MyFord voice control

MyFord includes two 4.2-inch LCD screens on either side of the speedometer, an 8-inch touch screen in the dash and a five-way button steering wheel control to give the driver more control over the heating and air conditioning system, entertainment system, navigation system and mobile phone.

"With MyFord driver connect technology, we realized we weren't necessarily competing with other automakers, but we were really redefining how customers interacted with their cars," said Jim Buczkowski, Ford director of electronics and electrical Systems Engineering.

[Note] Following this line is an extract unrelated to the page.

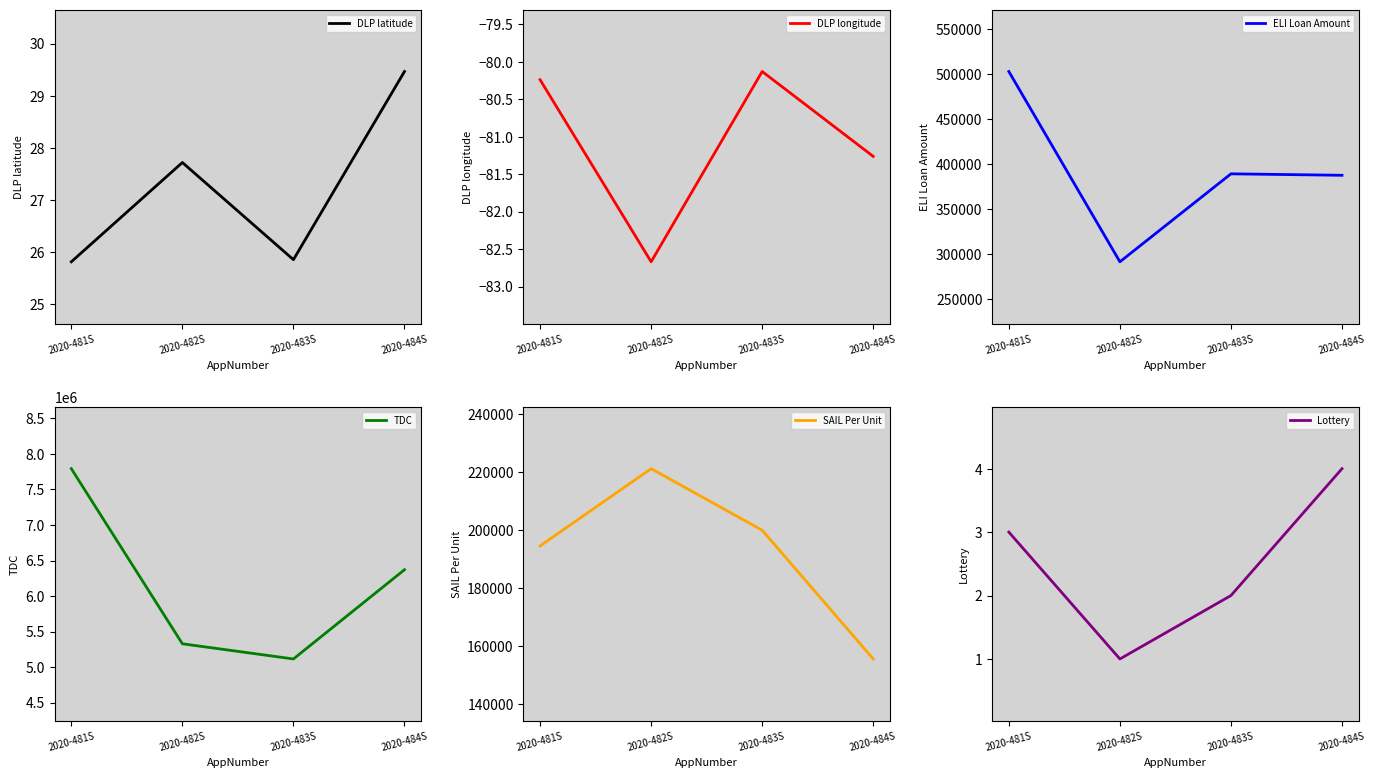

What is the difference between the second highest and second lowest values in the Lottery series?

1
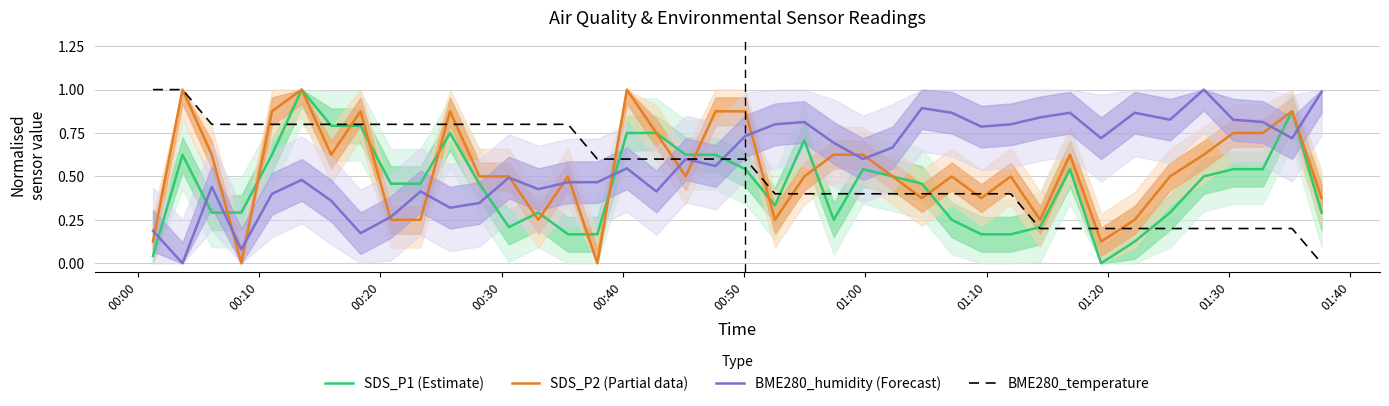

How many interior local peaks does the BME280_humidity (Forecast) series have?

11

"We had to look very closely at the evolution of hand-held devices in terms of user interface, connectivity, productivity and entertainment applications."

"What the mouse did for the PC, we need to create for the automobile," Buczkowski told the Wall Street Journal.

"The first version of Sync was impressive, but this blows the doors off," added Carey Butler, VP of professional engineering services at in-car mobile tech specialists Bsquare.

Distraction or control?

However, safety campaigners have been quick to jump on the news as yet further evidence that new technologies are driving us to dangerous levels of distraction in the car. Ford and other in-car tech specialists have, in response, claimed that listening to Twitter feeds and text messages and the like being read out to you is considerably safer that looking at a screen to read them while doing 100mph on the outside lane of the M1.

Doug VanDagens, Ford's global director of connected services, told CNN that people read Twitter feeds and send text messages while they're driving and that Ford is only trying to make those activities safer.

"We take what people do -- they talk on the phone, they fumble with mp3 players, they look at maps. We take these activities and make them safer," he said.

Christie Hype, a spokeswoman for AAA, was quick to hit back, noting: "The more things that are going on in a vehicle, the more things can distract a driver…You only have so much attention to give, and we really want everyone to keep their attention on the roadway for safety reasons."

More study of the tweeting by voice while driving would need to take place to make an absolute determination as to what effect Ford's announcement will have on distracted driving, she said.

As previously reported, Ford's new tech will also generate a Wi-Fi hot spot in the car to let passengers and (presumably, parked) drivers get online in the vehicle.